Por Andreas Kindel
Biólogo, professor associado da Universidade Federal do Rio Grande do Sul (UFRGS) e coordenador do Núcleo de Ecologia de Rodovias e Ferrovias da mesma universidade (NERF-UFRGS)
estradas@faunanews.com.br
Estradas estão entre as infraestruturas humanas mais dispersas pelo globo, determinando uma série de impactos sobre o ambiente e a biodiversidade: perda de habitat ou conversão de ambientes, mortalidade de fauna por colisões com veículos, poluição sonora, contaminação de cursos d’água e isolamento de populações silvestres, só para citar alguns. Pois acabo de descobrir um novo impacto indireto: mortalidade de fauna aprisionada em garrafas pet e outros resíduos lançados dos carros que trafegam pelas rodovias.
Embora a cena de pessoas jogando todo o tipo de embalagens pela janela do carro seja ainda absurdamente comum no Brasil, as evidências do impacto desse hábito para a fauna silvestre vêm de um país europeu, a Inglaterra. Auxiliado por voluntários, Graham Moates, pesquisador de uma importante organização conservacionista britânica (RSPB), vasculhou durante 18 meses embalagens nas margens de rodovias e revelou que uma em cada oito garrafas plásticas tem um pequeno vertebrado que morreu aprisionado em seu interior. Foram estimadas 3,2 milhões de mortes para o país inteiro. Na maioria das situações, a vítima foi esse simpático mamífero da foto.
Desconheço qualquer estudo dessa natureza feito no Brasil. Contudo, considerando que a malha viária brasileira é quatro vezes maior que a do Reino Unido (que reúne a Inglaterra e outros 3 países) e o triste cenário de descarte de resíduos das nossas rodovias, não é difícil imaginar que a magnitude dessa carnificina por aqui pode ser maior ainda.
Ainda que as principais vítimas observadas no estudo inglês tenham sido da fauna de pequeno porte, animais maiores também podem viver experiências aterradoras ao vasculharem latinhas, vidros e garrafas. Vídeos disponíveis no Yotube (ex. serpente, raposa e jaritataca ou zorrilho) são exemplos de uma tortura ou carnificina com dimensões ainda desconhecidas.

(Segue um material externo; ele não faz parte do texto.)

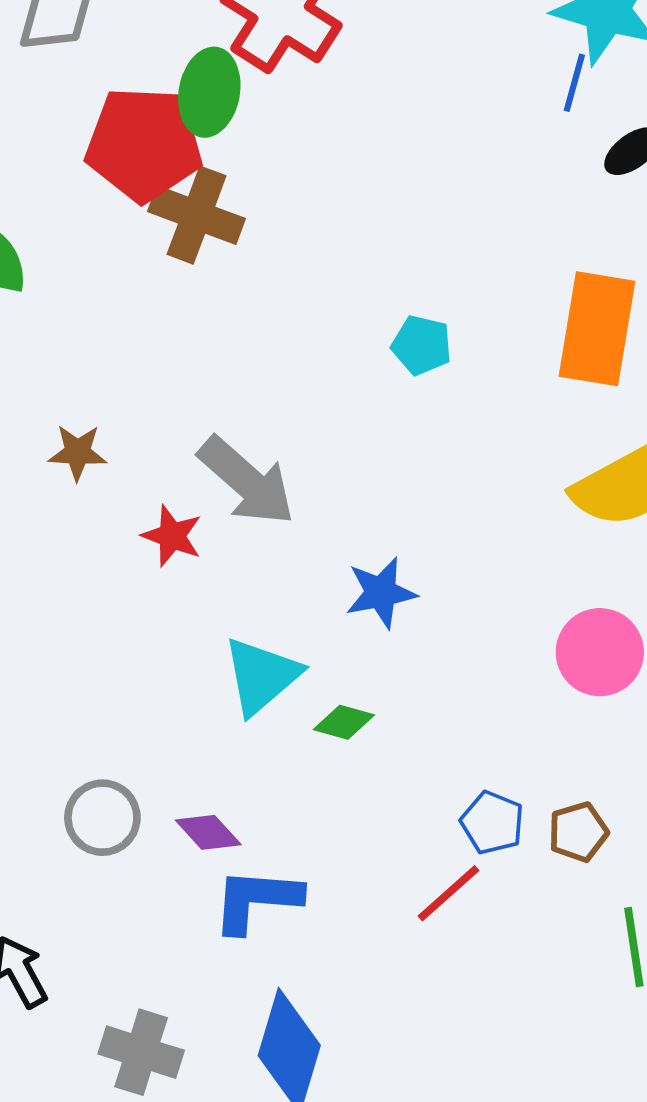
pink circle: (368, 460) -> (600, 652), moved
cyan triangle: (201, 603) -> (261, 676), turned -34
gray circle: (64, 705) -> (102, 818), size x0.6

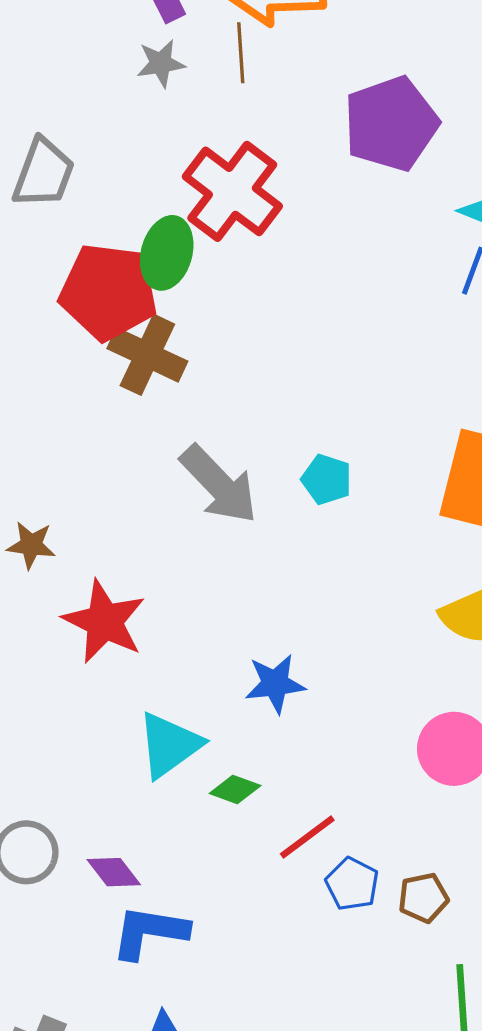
gray arrow: (247, 481) -> (219, 484), moved
red star: (172, 536) -> (104, 622), size x1.6
red line: (448, 893) -> (307, 837), moved

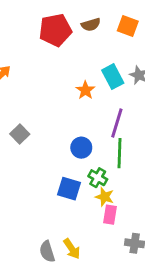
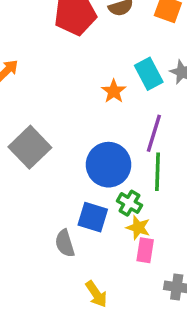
gray square: (20, 134) -> (30, 147), size x1.6
blue circle: (81, 148) -> (109, 165), size x1.6
gray semicircle: (47, 251) -> (65, 243), moved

Esse é só mais um dos impactos do descarte e do acúmulo de embalagens na margem das estradas. Ele se soma aos riscos de acidentes e incêndios, proliferação de vetores com importância para a saúde pública (mosquitos, entre outros) e contaminação de solo e águas. O que fazer? As ações de sempre: entender claramente por que e onde se concentram esses comportamentos de descaso e desrespeito, dimensionar os seus impactos, sensibilizar, fiscalizar/punir, remediar (regularmente removendo os resíduos) e monitorar a efetividade destas ações. A legislação para coibir o mau hábito já existe. Tecnologia para evitar o comportamento inadequado também está disponível. Basta fazer uma busca por “lixeira de carro” no Google e uma infinidade de modelos surgirá. A substituição de garrafas plásticas por garrafas reutilizáveis é uma ideia mais inteligente ainda!
As concessionárias de rodovias podem ser ótimos laboratórios para testar o conjunto das ações enumeradas, mas não podem ser os únicos territórios de intervenção. As estradas públicas, que são a maioria, também precisam ser foco de programas dessa natureza.